*** Opening Exercise materials ***

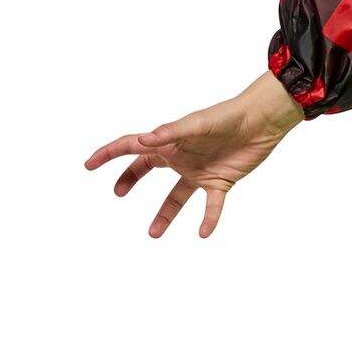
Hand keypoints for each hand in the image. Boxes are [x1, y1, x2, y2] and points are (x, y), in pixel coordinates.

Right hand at [84, 69, 303, 238]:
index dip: (109, 154)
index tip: (89, 165)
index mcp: (169, 140)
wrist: (262, 122)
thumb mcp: (197, 124)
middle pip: (147, 169)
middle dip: (130, 179)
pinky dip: (208, 219)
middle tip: (118, 193)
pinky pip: (211, 206)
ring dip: (165, 214)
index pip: (132, 146)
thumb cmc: (228, 117)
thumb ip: (171, 132)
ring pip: (176, 196)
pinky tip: (204, 233)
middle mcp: (181, 156)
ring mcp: (199, 170)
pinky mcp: (220, 182)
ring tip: (153, 234)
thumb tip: (143, 140)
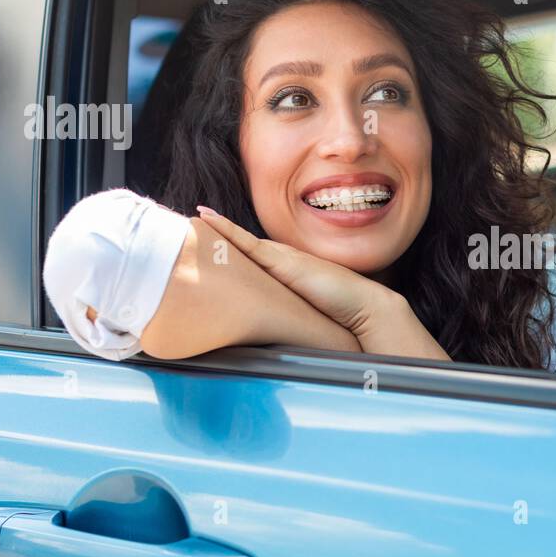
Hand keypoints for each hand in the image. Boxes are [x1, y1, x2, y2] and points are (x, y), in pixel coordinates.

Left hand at [195, 207, 449, 360]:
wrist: (362, 305)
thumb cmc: (341, 315)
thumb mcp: (307, 315)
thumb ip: (292, 318)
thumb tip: (281, 338)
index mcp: (288, 271)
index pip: (255, 257)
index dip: (235, 248)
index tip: (216, 243)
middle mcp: (282, 259)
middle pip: (243, 245)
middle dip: (220, 234)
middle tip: (193, 226)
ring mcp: (280, 257)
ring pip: (240, 240)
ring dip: (217, 228)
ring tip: (193, 219)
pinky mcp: (279, 260)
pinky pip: (243, 241)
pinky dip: (224, 229)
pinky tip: (205, 219)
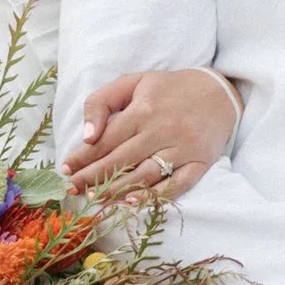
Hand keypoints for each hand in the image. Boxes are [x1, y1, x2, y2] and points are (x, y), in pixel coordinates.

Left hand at [65, 68, 239, 204]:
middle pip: (120, 161)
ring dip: (116, 190)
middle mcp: (162, 130)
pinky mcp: (199, 164)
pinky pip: (175, 186)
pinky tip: (131, 202)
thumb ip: (102, 102)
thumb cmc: (170, 88)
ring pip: (143, 176)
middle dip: (92, 177)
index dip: (83, 157)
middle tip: (72, 189)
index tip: (66, 169)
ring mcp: (182, 149)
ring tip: (94, 198)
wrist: (219, 92)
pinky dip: (153, 196)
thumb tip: (87, 135)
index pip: (106, 140)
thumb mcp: (133, 82)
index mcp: (143, 109)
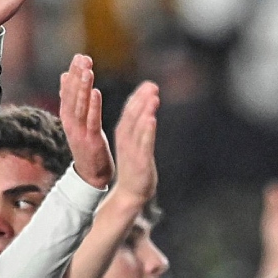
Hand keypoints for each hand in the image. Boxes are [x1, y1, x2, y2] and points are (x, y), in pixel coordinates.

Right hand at [58, 55, 112, 189]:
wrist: (91, 176)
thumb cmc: (87, 147)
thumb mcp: (78, 122)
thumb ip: (72, 100)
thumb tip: (67, 76)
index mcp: (68, 118)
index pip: (68, 92)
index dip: (72, 74)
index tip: (78, 56)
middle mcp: (71, 123)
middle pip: (72, 96)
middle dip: (77, 75)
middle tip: (83, 57)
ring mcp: (80, 133)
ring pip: (80, 106)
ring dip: (83, 87)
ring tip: (88, 70)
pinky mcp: (91, 141)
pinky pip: (92, 121)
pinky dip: (93, 106)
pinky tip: (96, 92)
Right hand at [111, 80, 159, 203]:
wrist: (130, 193)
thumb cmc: (134, 166)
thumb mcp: (134, 144)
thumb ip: (139, 128)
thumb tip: (146, 112)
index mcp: (124, 133)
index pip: (130, 111)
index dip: (139, 97)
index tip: (149, 84)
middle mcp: (126, 139)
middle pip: (133, 115)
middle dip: (143, 99)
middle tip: (152, 86)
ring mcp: (133, 150)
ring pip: (138, 127)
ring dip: (145, 111)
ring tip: (153, 97)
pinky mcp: (141, 161)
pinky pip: (144, 143)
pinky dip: (147, 131)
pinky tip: (151, 119)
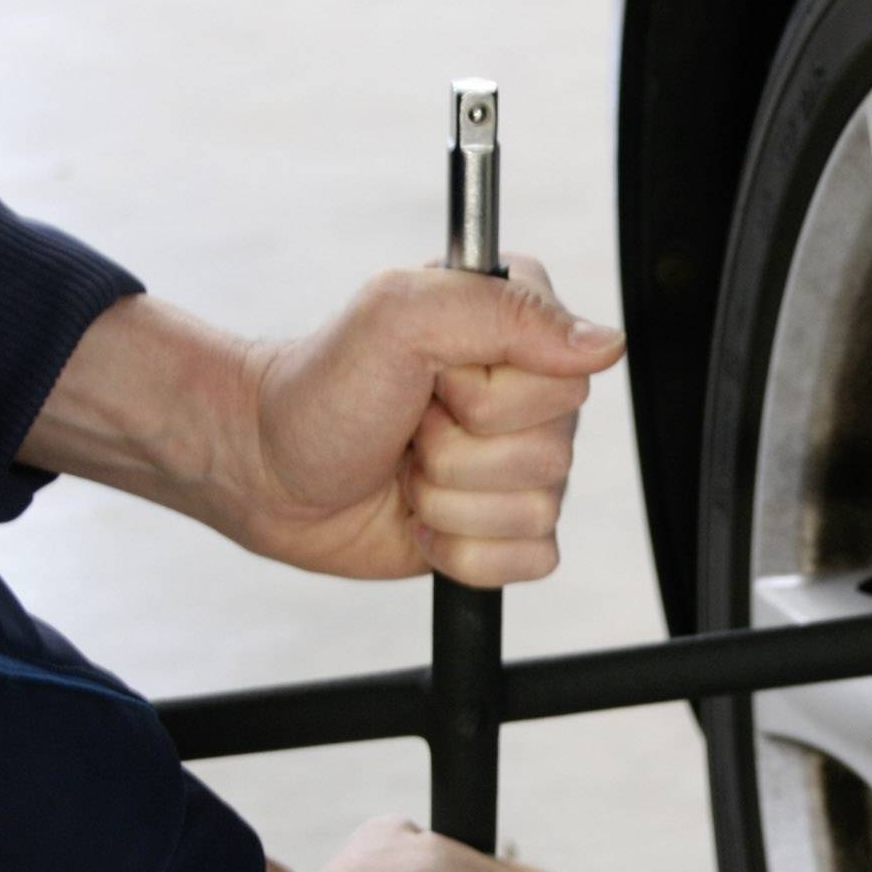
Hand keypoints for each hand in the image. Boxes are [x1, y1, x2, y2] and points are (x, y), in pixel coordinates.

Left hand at [231, 256, 623, 582]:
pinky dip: (461, 551)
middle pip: (555, 453)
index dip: (488, 395)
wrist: (266, 471)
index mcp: (518, 324)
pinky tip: (421, 517)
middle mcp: (531, 393)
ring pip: (540, 511)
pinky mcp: (505, 528)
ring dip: (449, 501)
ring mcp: (520, 464)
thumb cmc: (321, 388)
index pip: (566, 378)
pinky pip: (530, 560)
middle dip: (459, 454)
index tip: (432, 378)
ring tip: (407, 467)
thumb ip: (503, 312)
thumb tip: (605, 343)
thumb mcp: (399, 317)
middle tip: (410, 426)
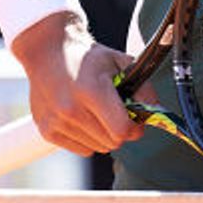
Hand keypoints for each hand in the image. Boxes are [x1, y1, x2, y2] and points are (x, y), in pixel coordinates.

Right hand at [11, 13, 142, 156]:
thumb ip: (143, 88)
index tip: (137, 120)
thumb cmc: (88, 57)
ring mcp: (56, 122)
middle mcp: (71, 109)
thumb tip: (155, 112)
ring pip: (98, 148)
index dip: (135, 128)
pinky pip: (82, 150)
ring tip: (98, 112)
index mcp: (91, 90)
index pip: (121, 130)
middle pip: (112, 142)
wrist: (48, 52)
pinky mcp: (47, 131)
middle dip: (121, 130)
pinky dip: (88, 139)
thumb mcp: (121, 62)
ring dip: (105, 135)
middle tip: (118, 113)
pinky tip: (84, 118)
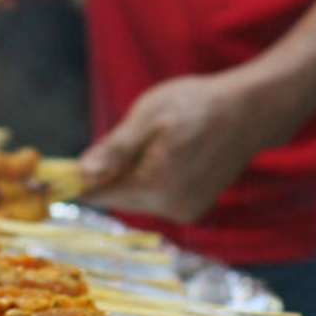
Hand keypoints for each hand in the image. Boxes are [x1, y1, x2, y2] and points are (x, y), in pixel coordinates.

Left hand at [78, 71, 294, 223]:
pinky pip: (157, 196)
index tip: (63, 168)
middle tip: (131, 136)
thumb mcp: (149, 116)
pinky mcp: (194, 208)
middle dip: (112, 172)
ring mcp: (185, 212)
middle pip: (119, 197)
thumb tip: (81, 174)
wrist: (252, 109)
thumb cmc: (199, 104)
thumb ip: (115, 149)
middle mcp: (171, 210)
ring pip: (137, 196)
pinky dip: (153, 177)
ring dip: (133, 173)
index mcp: (155, 188)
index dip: (80, 180)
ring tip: (159, 140)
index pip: (100, 195)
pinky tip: (171, 152)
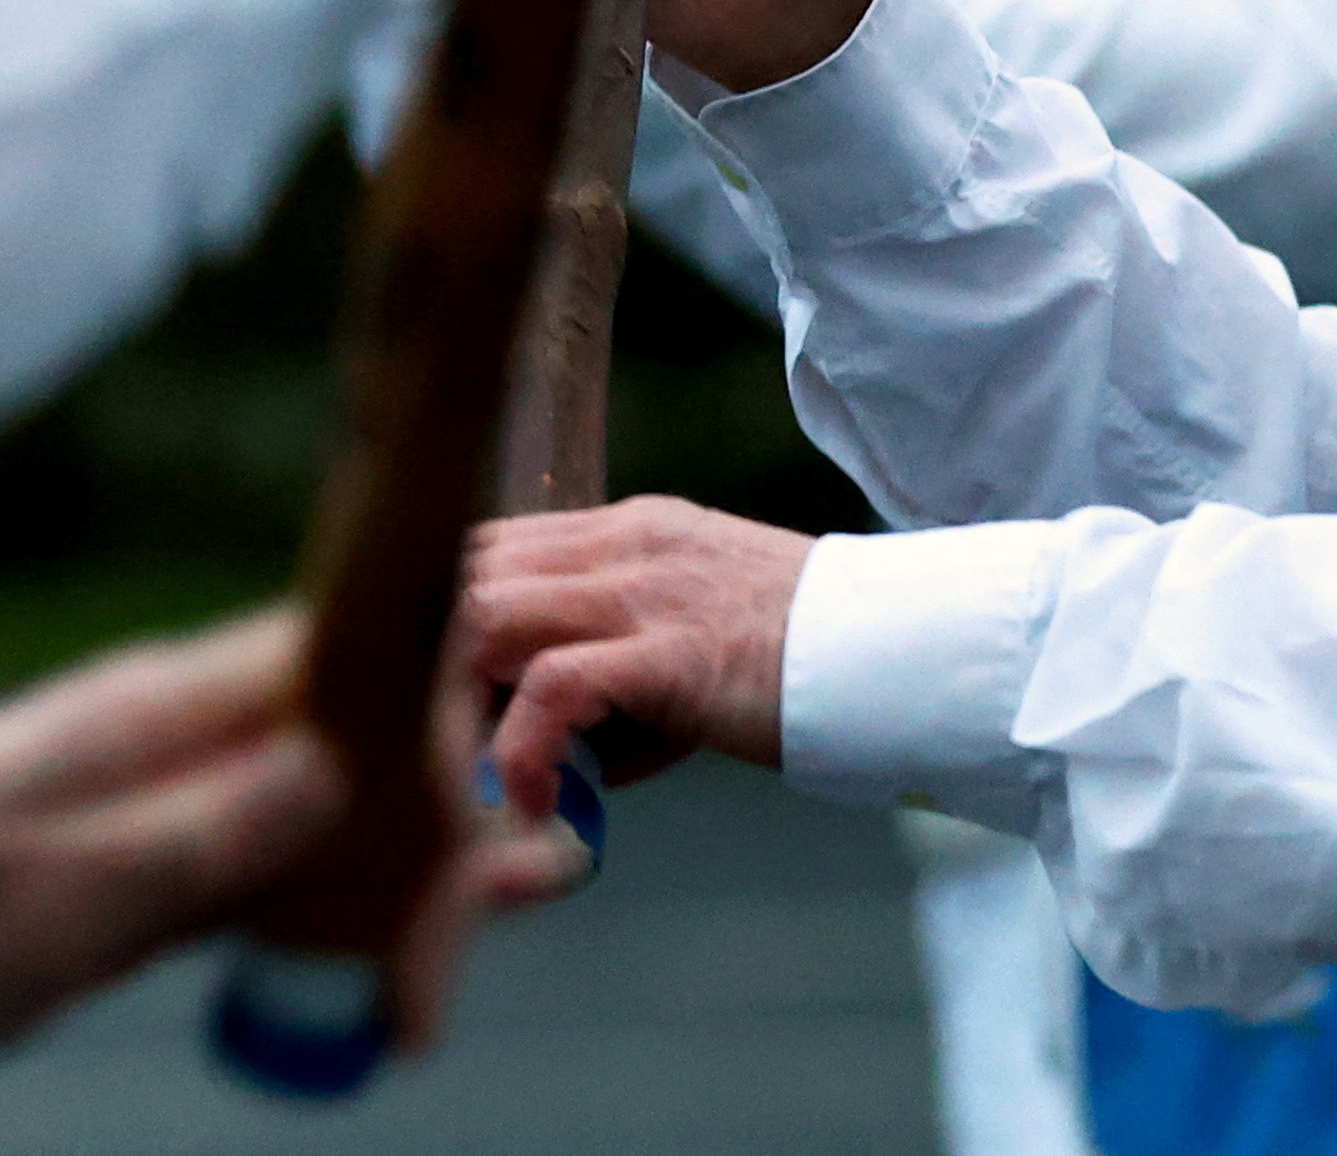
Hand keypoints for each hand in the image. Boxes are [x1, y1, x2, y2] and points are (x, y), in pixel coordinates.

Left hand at [460, 499, 814, 818]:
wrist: (903, 648)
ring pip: (484, 620)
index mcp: (633, 532)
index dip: (442, 627)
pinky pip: (552, 688)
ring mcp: (647, 592)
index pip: (489, 550)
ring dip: (460, 710)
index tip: (443, 706)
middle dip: (433, 671)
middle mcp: (627, 546)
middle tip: (451, 754)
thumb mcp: (702, 629)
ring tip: (483, 780)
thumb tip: (572, 752)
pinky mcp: (671, 651)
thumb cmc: (810, 657)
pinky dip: (523, 752)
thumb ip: (629, 666)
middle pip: (465, 579)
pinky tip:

*** Closing Exercise materials ***

■ **What you are asked to do**
Please reproduce the records above exactly and leave any picture behind.

■ **Solution to the problem**
Hand keypoints for each hand in the image. Boxes are [x1, y1, x2, y2] and points are (x, y), in pixel coordinates.

Right hand at [84, 69, 303, 238]:
index dip: (109, 154)
index tip: (89, 165)
index mcp: (169, 140)
wrist: (262, 122)
thumb mcp: (197, 124)
middle pip: (147, 169)
middle dip: (130, 179)
pinky dip: (208, 219)
middle tip: (118, 193)
pinky pip: (211, 206)
ring dip: (165, 214)
index pip: (132, 146)
thumb cmc: (228, 117)
thumb ip: (171, 132)
ring pip: (176, 196)
pinky tip: (204, 233)
middle mcp: (181, 156)
ring mcp: (199, 170)
pinky mcp: (220, 182)
ring tip: (153, 234)
thumb tip: (143, 140)
Hand keypoints for each hand in the image. Boxes are [x1, y1, x2, y2] and points are (x, y), in pixel coordinates.

Left hand at [195, 207, 449, 360]:
wrist: (362, 305)
thumb cmc: (341, 315)
thumb mcp: (307, 315)
thumb ip: (292, 318)
thumb tip: (281, 338)
index mcp: (288, 271)
index pip: (255, 257)
index dip: (235, 248)
index tip: (216, 243)
middle mcp: (282, 259)
middle pip: (243, 245)
middle dip: (220, 234)
middle tip: (193, 226)
ring mcp: (280, 257)
ring pip: (240, 240)
ring dip: (217, 228)
ring tip: (193, 219)
pinky mcp: (279, 260)
pinky pip: (243, 241)
pinky dip: (224, 229)
pinky tip: (205, 219)
Hand keypoints for each hand in the image. Boxes are [x1, y1, x2, y2] and points are (x, y), in pixel coordinates.

Left hand at [65, 68, 239, 204]:
middle pip: (120, 161)
ring dip: (116, 190)
middle mcp: (162, 130)
pinky mcp: (199, 164)
pinky pip: (175, 186)
pinky tip: (131, 202)
thumb ip: (102, 102)
thumb cmc: (170, 88)
ring pip: (143, 176)
middle dip: (92, 177)
index dip: (83, 157)
middle tip: (72, 189)
index tip: (66, 169)
ring mcp: (182, 149)
ring tip: (94, 198)
wrist: (219, 92)
pinky dip: (153, 196)
thumb tip: (87, 135)
index pip: (106, 140)
thumb mcp: (133, 82)
index mcp: (143, 109)
Hand keypoints for each hand in the image. Boxes are [x1, y1, x2, y2] and points are (x, y), in pixel coordinates.

Right hand at [58, 55, 112, 189]:
wrist: (91, 176)
thumb cmc: (87, 147)
thumb mcp: (78, 122)
thumb ip: (72, 100)
thumb tip: (67, 76)
index mcp: (68, 118)
index pip: (68, 92)
index dip: (72, 74)
index tip: (78, 56)
middle mcp: (71, 123)
middle pip: (72, 96)
middle dip: (77, 75)
middle tip: (83, 57)
ring mcp: (80, 133)
ring pip: (80, 106)
ring dip: (83, 87)
ring tip: (88, 70)
pinky mcp: (91, 141)
pinky pip: (92, 121)
pinky dip: (93, 106)
pinky tip: (96, 92)
Right hand at [111, 80, 159, 203]:
wrist: (130, 193)
thumb cmc: (134, 166)
thumb mcp: (134, 144)
thumb ip: (139, 128)
thumb tip: (146, 112)
index mcp: (124, 133)
index pip: (130, 111)
index dip: (139, 97)
index tip: (149, 84)
middle mcp: (126, 139)
middle pip: (133, 115)
middle dip: (143, 99)
middle tip: (152, 86)
ring mcp: (133, 150)
ring pip: (138, 127)
ring dip: (145, 111)
ring tip: (153, 97)
pinky mcp: (141, 161)
pinky pip: (144, 143)
pinky dip: (147, 131)
pinky tip: (151, 119)
Hand keypoints for each hand in the image. Boxes are [x1, y1, x2, y2] and points are (x, y), in pixel coordinates.

Left hand at [231, 256, 623, 582]:
pinky dip: (461, 551)
middle pip: (555, 453)
index dip: (488, 395)
wrist: (266, 471)
index mcp: (518, 324)
pinky tip: (421, 517)
middle mcp: (531, 393)
ring pip: (540, 511)
pinky mcp: (505, 528)
ring dip: (449, 501)
ring mcp: (520, 464)
thumb cmc: (321, 388)
index pip: (566, 378)
pinky pip: (530, 560)
middle dip: (459, 454)
index tip: (432, 378)
ring tip: (407, 467)
thumb ip: (503, 312)
thumb tip: (605, 343)
thumb mcp: (399, 317)
middle tip: (410, 426)
Hand keypoints for each hand in the image. Boxes are [x1, y1, x2, y2] and points are (x, y), in pixel coordinates.

Right hand at [11, 13, 142, 156]:
thumb ip: (143, 88)
index tip: (137, 120)
thumb cmc: (88, 57)
ring mcp: (56, 122)
middle mcp: (71, 109)
thumb tip: (155, 112)
ring pip: (98, 148)
index dip: (135, 128)
pinky pip: (82, 150)
ring tip: (98, 112)
index mcp: (91, 90)
index pip: (121, 130)
middle pip: (112, 142)
wrist: (48, 52)
pinky mcp: (47, 131)
middle dip: (121, 130)
pinky dip: (88, 139)
thumb mcp: (121, 62)
ring dip: (105, 135)
middle tip: (118, 113)
pinky tip: (84, 118)
Hand keypoints for each hand in the image. Boxes are [x1, y1, x2, y2] and points are (x, y), in pixel coordinates.

Left hand at [78, 71, 294, 223]:
pinky pip: (157, 196)
index tip: (63, 168)
middle tip: (131, 136)
thumb mcp: (149, 116)
pinky mcp: (194, 208)
middle dip: (112, 172)
ring mcp: (185, 212)
middle pip: (119, 197)
thumb tip: (81, 174)
wrist: (252, 109)
thumb cmc: (199, 104)
thumb ip: (115, 149)
middle mcp: (171, 210)
ring pip: (137, 196)
pinky dip: (153, 177)
ring dip: (133, 173)
index mcp: (155, 188)
index dip: (80, 180)
ring tip: (159, 140)
index pip: (100, 195)
pinky tip: (171, 152)
Hand keypoints for each hand in the image. Boxes are [x1, y1, x2, y2] and points are (x, y), in pixel coordinates.

Left hand at [460, 499, 814, 818]:
wrist: (903, 648)
ring pip: (484, 620)
index mcp: (633, 532)
index dip: (442, 627)
pinky pip: (552, 688)
ring mcp: (647, 592)
index pip: (489, 550)
ring dip: (460, 710)
index tip: (443, 706)
middle dip: (433, 671)
middle mcp: (627, 546)
middle tip: (451, 754)
thumb mcp: (702, 629)
ring tip: (483, 780)
thumb tip: (572, 752)
pinky mcp: (671, 651)
thumb cmc: (810, 657)
pinky dip: (523, 752)
thumb ip: (629, 666)
middle pip: (465, 579)
pinky tip:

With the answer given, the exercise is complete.